**Task to complete**. Using the data below, output a verbatim copy of the lines between the one holding "tarihindeki internet kaosu ile bir kez" and the one holding "ティファニーオードパルファム", inclusive, without any pictures.

*** Working data Section Begins ***

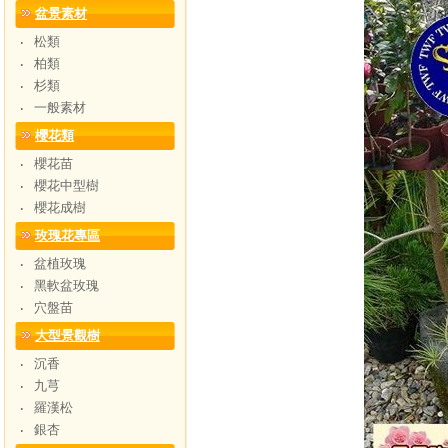
盆景素材
松類
‧
柏類
‧
杉類
‧
一般素材
‧
櫻花類
櫻花苗
‧
櫻花中型樹
‧
櫻花成樹
‧
玫瑰花專區
盆植玫瑰
‧
黑軟盆玫瑰
‧
穴盤苗
‧
大型景觀樹
沉香
‧
九芎
‧
羅漢松
‧
銀杏
‧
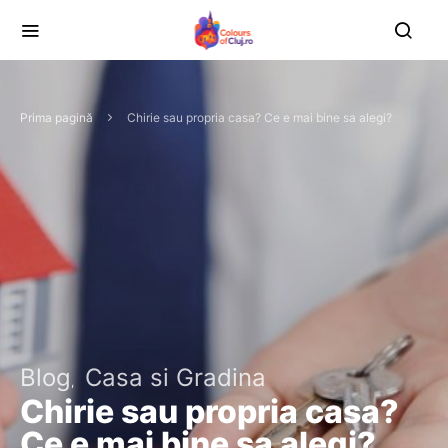
Prima pagină
Chirie sau propria casa? Ce e mai bine sa alegi?
Blog
Casa si Gradina
Chirie sau propria casa?
Ce e mai bine sa alegi?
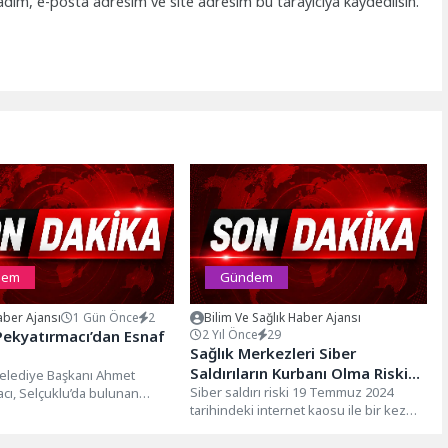
adım, e-posta adresim ve site adresim bu tarayıcıya kaydedilsin.
dem
Gündem
ber Ajansı
1 Gün Önce
2
Bilim Ve Sağlık Haber Ajansı
ekyatırmacı’dan Esnaf
2 Yıl Önce
29
Sağlık Merkezleri Siber
Saldırıların Kurbanı Olma Riski
Belediye Başkanı Ahmet
Taşıyor!
Siber saldırı riski 19 Temmuz 2024
cı, Selçuklu’da bulunan
tarihindeki internet kaosu ile bir kez
atandaşlarla bir araya
daha gündeme geldi....
vam ediyor....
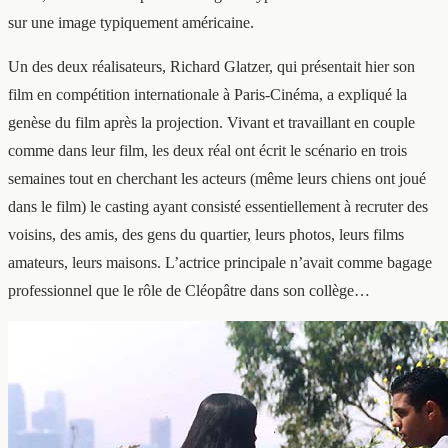
sur une image typiquement américaine.
Un des deux réalisateurs, Richard Glatzer, qui présentait hier son
film en compétition internationale à Paris-Cinéma, a expliqué la
genèse du film après la projection. Vivant et travaillant en couple
comme dans leur film, les deux réal ont écrit le scénario en trois
semaines tout en cherchant les acteurs (même leurs chiens ont joué
dans le film) le casting ayant consisté essentiellement à recruter des
voisins, des amis, des gens du quartier, leurs photos, leurs films
amateurs, leurs maisons. L’actrice principale n’avait comme bagage
professionnel que le rôle de Cléopâtre dans son collège…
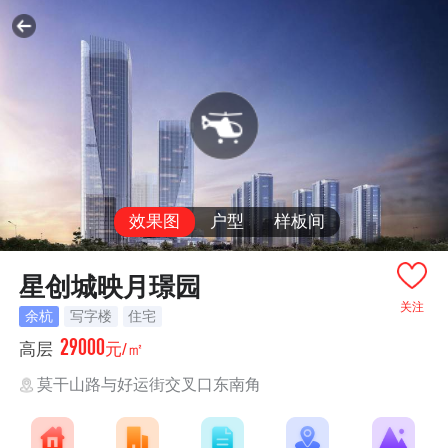
效果图
户型
样板间
星创城映月璟园
关注
余杭
写字楼
住宅
29000
高层
元/㎡
莫干山路与好运街交叉口东南角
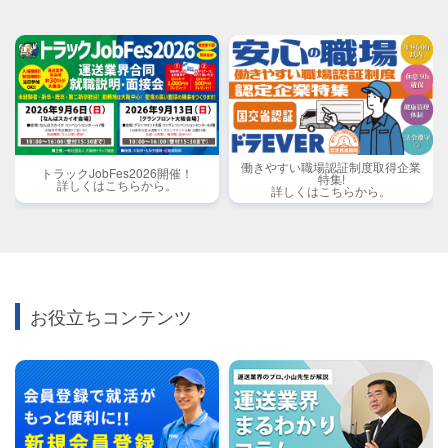
働きやすい職場認証制度取得企業
トラックJobFes2026開催！
特集!
詳しくはこちらから。
詳しくはこちらから。
お役立ちコンテンツ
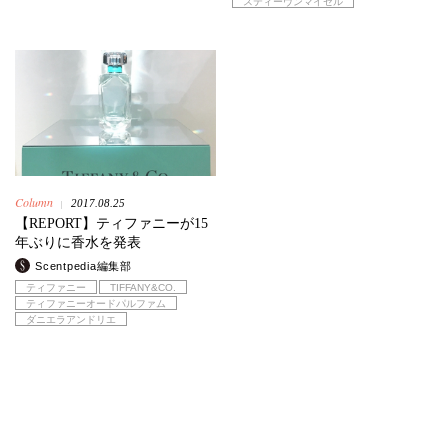
スティーヴンマイゼル
Column
2017.08.25
|
【REPORT】ティファニーが15
年ぶりに香水を発表
Scentpedia編集部
ティファニー
TIFFANY&CO.
ティファニーオードパルファム
ダニエラアンドリエ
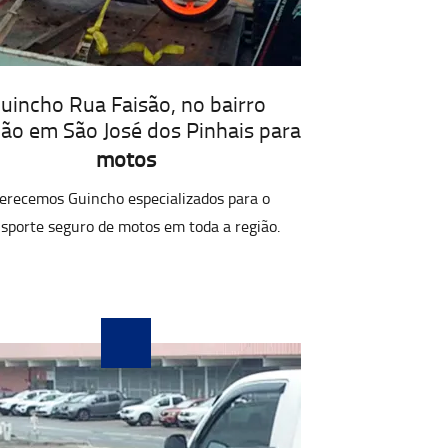
uincho Rua Faisão, no bairro
ão em São José dos Pinhais para
motos
erecemos Guincho especializados para o
sporte seguro de motos em toda a região.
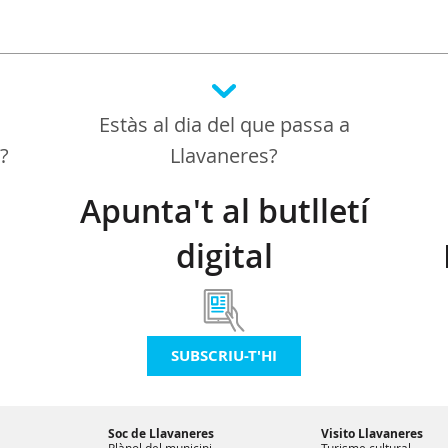
Estàs al dia del que passa a
a?
Llavaneres?
Apunta't al butlletí
digital
SUBSCRIU-T'HI
Soc de Llavaneres
Visito Llavaneres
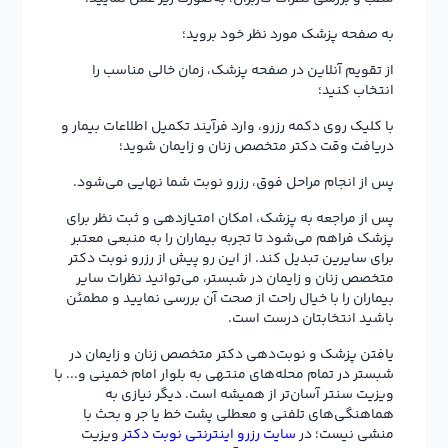
به صفحه پزشک مورد نظر خود بروید؛
از تقویم آنلاین در صفحه پزشک، زمان خالی مناسب را
انتخاب کنید؛
با کلیک روی دکمه رزرو، وارد فرآیند تکمیل اطلاعات بیمار و
دریافت وقت دکتر متخصص زنان و زایمان شوید؛
پس از انجام مراحل فوق، رزرو نوبت شما نهایی می‌شود.
پس از مراجعه به پزشک، امکان امتیازدهی و ثبت نظر برای
پزشک فراهم می‌شود تا تجربه بیماران را به منبعی معتبر
برای سایرین تبدیل کند. از این رو پیش از رزرو نوبت دکتر
متخصص زنان و زایمان در شبستر، می‌توانید نظرات سایر
بیماران را با خیال راحت از صحت آن بررسی نمایید و مطمئن
باشید انتخابتان درست است.
یافتن پزشک و نوبت‌دهی دکتر متخصص زنان و زایمان در
شبستر در تمام محله‌های منتهی به بلوار امام خمینی و... با
ویزیت سنتر آسان‌تر از همیشه است. دیگر نیازی به
هماهنگی‌های تلفنی و معطلی پشت خط یا جر و بحث با
منشی نیست؛ در
سایت رزرو اینترنتی نوبت دکتر
ویزیت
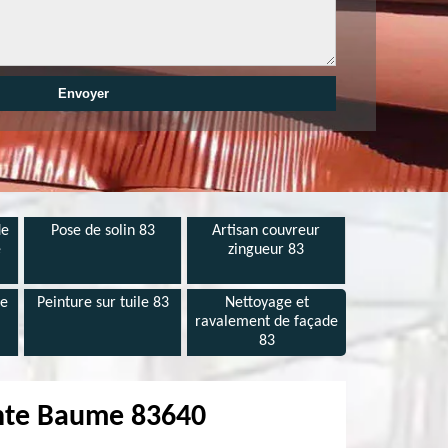
de
Pose de solin 83
Artisan couvreur
e
zingueur 83
de
Peinture sur tuile 83
Nettoyage et
ravalement de façade
83
inte Baume 83640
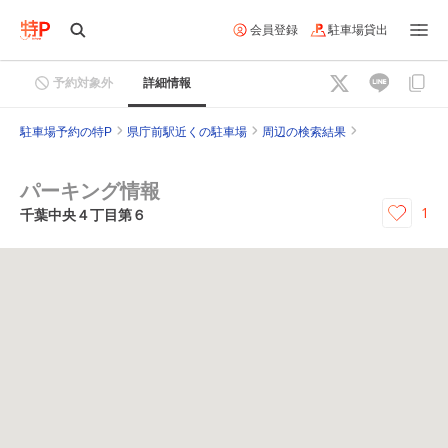
会員登録
駐車場貸出
予約対象外
詳細情報
駐車場予約の特P
県庁前駅近くの駐車場
周辺の検索結果
パーキング情報
1
千葉中央４丁目第６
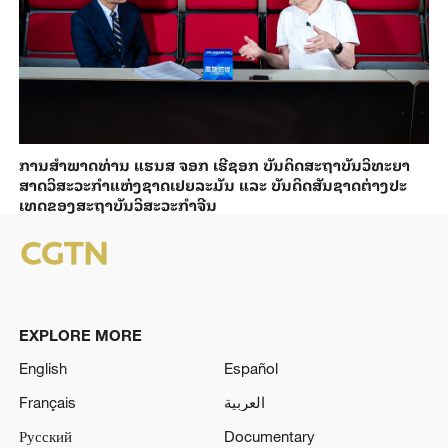
ການ​ສຳ​ພາດ​ທ່ານ ແຮນ​ສ ຈອກ ເຮີ​ຊອກ ​ບັນ​ດິດ​ສະ​ຖາ​ບັນວິ​ທະ​ຍາ​
ສາດວິ​ສະ​ວະ​ກຳ​ແຫ່ງ​ຊາດ​ເຢຍ​ລະ​ມັນ ແລະ ບັນ​ດິດ​ສັນ​ຊາດ​ຕ່າງ​ປະ​
ເທດ​ຂອງສະ​ຖາ​ບັນ​ວິ​ສະ​ວະ​ກຳ​ຈີນ
EXPLORE MORE
English
Español
Français
العربية
Русский
Documentary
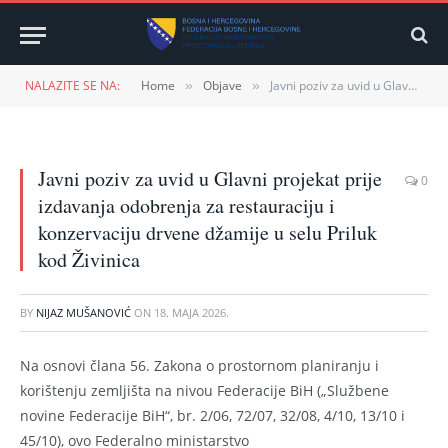
NALAZITE SE NA:
Home
Objave
Javni poziv za uvid u Glavni projekat prije izdavanja odobrenja za restauraciju i konzervaciju drvene džamije u selu Priluk kod Živinica
»
»
Javni poziv za uvid u Glavni projekat prije
0
izdavanja odobrenja za restauraciju i
konzervaciju drvene džamije u selu Priluk
kod Živinica
BY
NIJAZ MUŠANOVIĆ
ON
18. MAJA 2026.
Na osnovi člana 56. Zakona o prostornom planiranju i
korištenju zemljišta na nivou Federacije BiH („Službene
novine Federacije BiH“, br. 2/06, 72/07, 32/08, 4/10, 13/10 i
45/10), ovo Federalno ministarstvo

*** Working data Section Ends ***

**Solved exercise**.
tarihindeki internet kaosu ile bir kez
atandaşlarla bir araya
daha gündeme geldi....
vam ediyor....
sur une image typiquement américaine.
Un des deux réalisateurs, Richard Glatzer, qui présentait hier son
film en compétition internationale à Paris-Cinéma, a expliqué la
genèse du film après la projection. Vivant et travaillant en couple
comme dans leur film, les deux réal ont écrit le scénario en trois
semaines tout en cherchant les acteurs (même leurs chiens ont joué
dans le film) le casting ayant consisté essentiellement à recruter des
voisins, des amis, des gens du quartier, leurs photos, leurs films
amateurs, leurs maisons. L’actrice principale n’avait comme bagage
professionnel que le rôle de Cléopâtre dans son collège…
效果图
户型
样板间
星创城映月璟园
关注
余杭
写字楼
住宅
29000
高层
元/㎡
莫干山路与好运街交叉口东南角
働きやすい職場認証制度取得企業
トラックJobFes2026開催！
特集!
詳しくはこちらから。
詳しくはこちらから。
お役立ちコンテンツ
スティーヴンマイゼル
Column
2017.08.25
|
【REPORT】ティファニーが15
年ぶりに香水を発表
Scentpedia編集部
ティファニー
TIFFANY&CO.
ティファニーオードパルファム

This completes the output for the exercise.